Bank of Uganda has previously said that the low global oil price outlook places severe question marks over the speed with which Uganda’s oil resources can now be developed, especially given that the country’s proven oil reserves are waxy, which increases the cost of moving them to the coast.
Another issue is that as oil prices plunge, banks that usually give loans to oil companies to invest may not be willing to do so because of the uncertainty.
Kakembo said Uganda has failed to grab the moments that would have pushed the country to produce oil faster. He said for instance that if Uganda had closed the Final Investment Decision (FDI), the commercial agreement that helps oil companies spend their money, the fall in prices would have found Uganda’s key projects already on the way.

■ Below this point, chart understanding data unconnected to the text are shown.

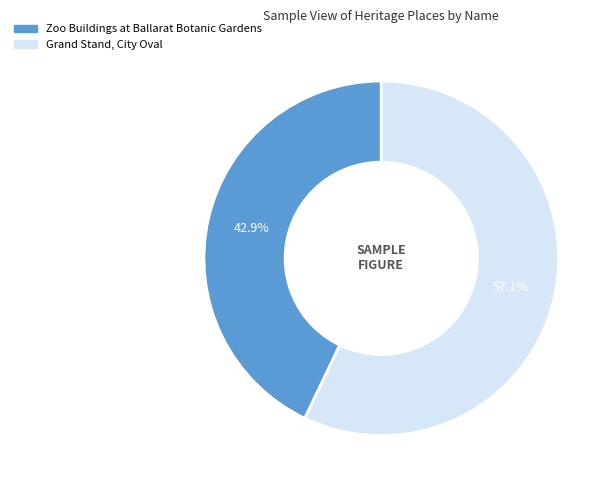

Which slice represents more than half of the pie?

Grand Stand, City Oval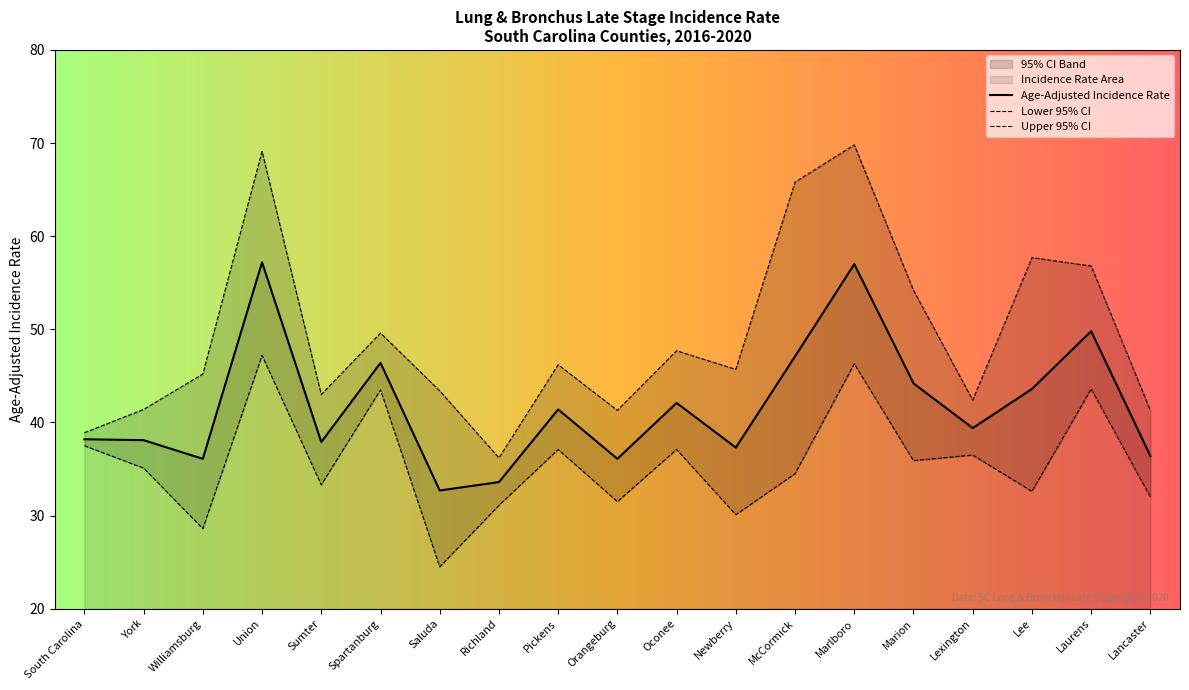

What is the value of the Lower 95% CI point at the 6th from the left?

43.5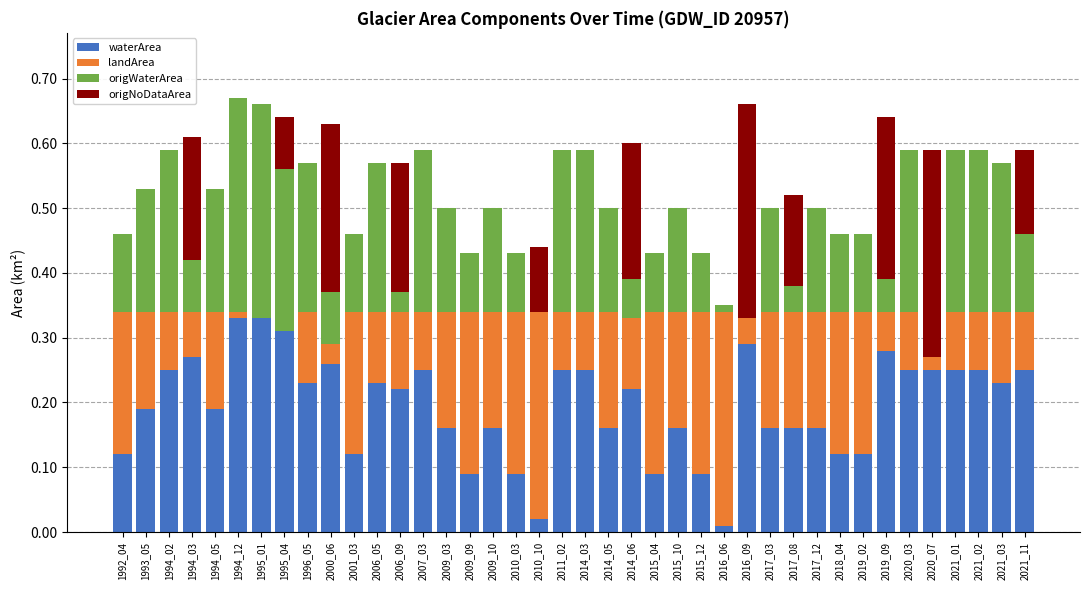

What is the total value across all series at 2011_02?

0.6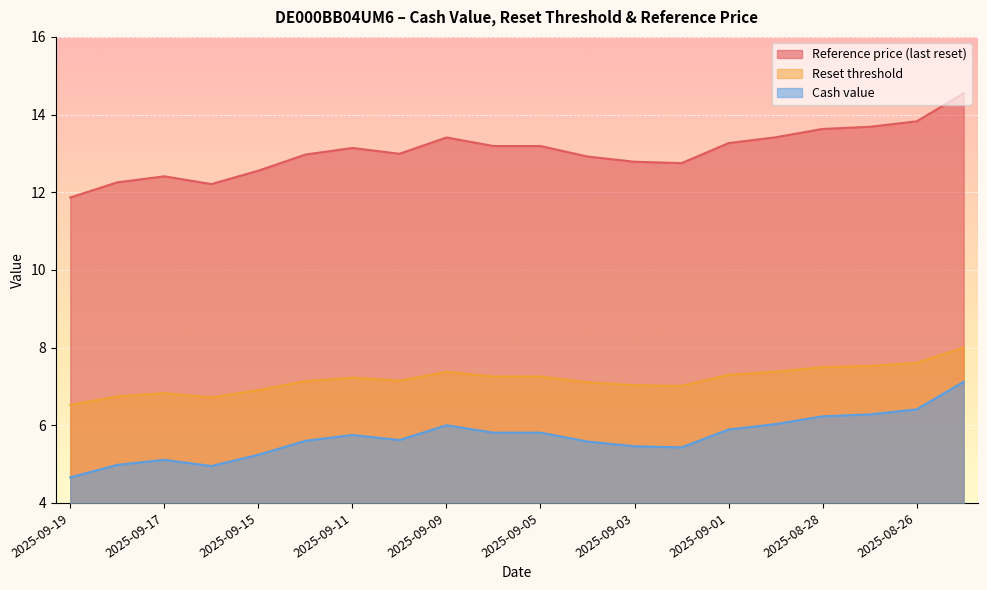

At which label does Reset threshold first exceed 7?

2025-09-12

On the positive side, Kakembo said, when the prices are low, some of the inputs needed to put up oil infrastructure are also lower. This, he said, means Uganda can capitalize on it to invest in the sector now.
Failure to produce oil in the next three years has dire implications for Uganda. BOU has said if the country doesn’t export oil by 2023, it might be hard for it to afford to pay back its debts.
On the current pump prices, the current low global prices may take a while to filter through. This is because many sellers still have the old stock.
Uganda has discovered 6.5 billion barrels of oil and between 1.4 and 1.7 billion barrels are commercially viable. Uganda has missed all previous production target dates.